The day he was twenty-one the purchase of his principality, that extended west from the Sacramento River to the mountain tops, was consummated.
“An incredible price,” said Mr. Crockett.
“Incredibly cheap,” said Dick. “You ought to see my soil reports. You ought to see my water-reports. And you ought to hear me sing. Listen, guardians, to a song that is a true song. I am the singer and the song.”
Whereupon, in the queer quavering falsetto that is the sense of song to the North American Indian, the Eskimo, and the Mongol, Dick sang:
“Hu’-tim yo’-kim koi-o-di’!
Wi’-hi yan’-ning koi-o-di’!
Lo’-whi yan’-ning koi-o-di’!
Yo-ho’ Nai-ni’, hal-u’-dom yo nai, yo-ho’ nai-nim’!”
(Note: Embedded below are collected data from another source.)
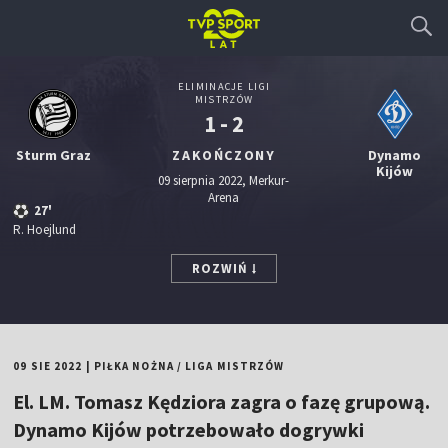
ELIMINACJE LIGI
MISTRZÓW
1 - 2
Sturm Graz
ZAKOŃCZONY
Dynamo
Kijów
09 sierpnia 2022, Merkur-
Arena
27'
R. Hoejlund
ROZWIŃ
09 SIE 2022
|
PIŁKA NOŻNA
/
LIGA MISTRZÓW
El. LM. Tomasz Kędziora zagra o fazę grupową.
Dynamo Kijów potrzebowało dogrywki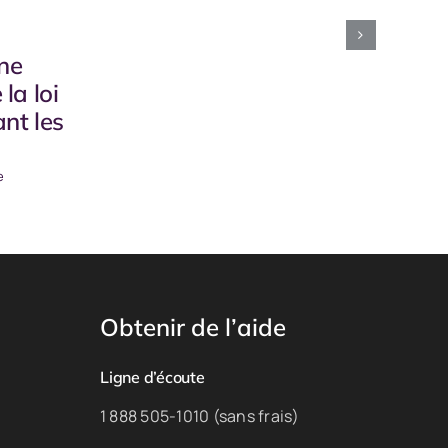
gne
la loi
ant les
e
Obtenir de l’aide
Ligne d’écoute
1 888 505-1010 (sans frais)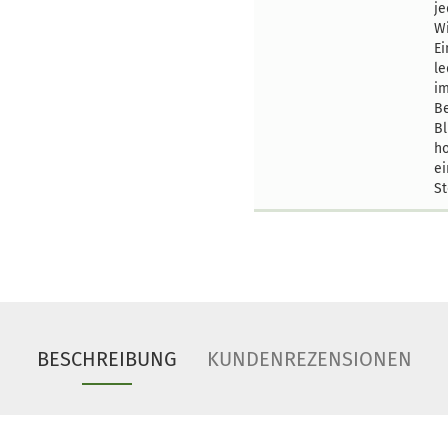
je
Wi
Ei
le
i
Be
Bl
ho
ei
St
BESCHREIBUNG
KUNDENREZENSIONEN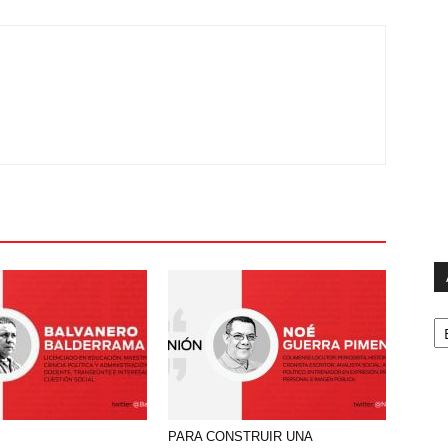
Ar
PARA CONSTRUIR UNA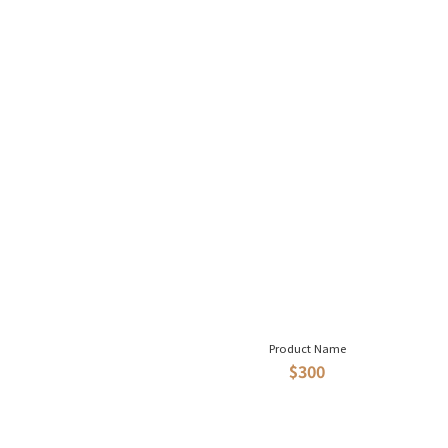
Product Name
$300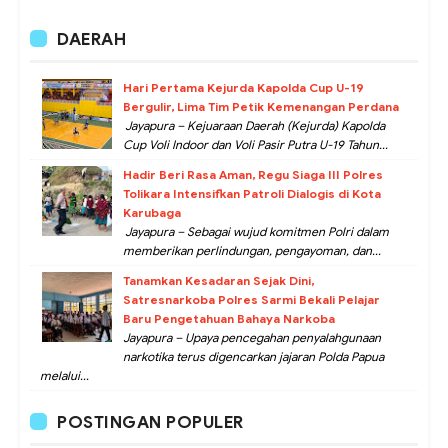
DAERAH
Hari Pertama Kejurda Kapolda Cup U-19
Bergulir, Lima Tim Petik Kemenangan Perdana
Jayapura – Kejuaraan Daerah (Kejurda) Kapolda
Cup Voli Indoor dan Voli Pasir Putra U-19 Tahun...
Hadir Beri Rasa Aman, Regu Siaga III Polres
Tolikara Intensifkan Patroli Dialogis di Kota
Karubaga
Jayapura – Sebagai wujud komitmen Polri dalam
memberikan perlindungan, pengayoman, dan...
Tanamkan Kesadaran Sejak Dini,
Satresnarkoba Polres Sarmi Bekali Pelajar
Baru Pengetahuan Bahaya Narkoba
Jayapura – Upaya pencegahan penyalahgunaan
narkotika terus digencarkan jajaran Polda Papua
melalui...
POSTINGAN POPULER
“The music is my own,” he murmured apologetically, “the way I think it ought to have sounded. You see, no man lives who ever heard it sung. The Nishinam got it from the Maidu, who got it from the Konkau, who made it. But the Nishinam and the Maidu and the Konkau are gone. Their last rancheria is not. You plowed it under, Mr. Crockett, with you bonanza gang-plowing, plow-soling farming. And I got the song from a certain ethnological report, volume three, of the United States Pacific Coast Geographical and Geological Survey. Red Cloud, who was formed out of the sky, first sang this song to the stars and the mountain flowers in the morning of the world. I shall now sing it for you in English.”
And again, in Indian falsetto, ringing with triumph, vernal and bursting, slapping his thighs and stamping his feet to the accent, Dick sang:
“The acorns come down from heaven!
I plant the short acorns in the valley!
I plant the long acorns in the valley!
I sprout, I, the black-oak acorn, sprout, I sprout!”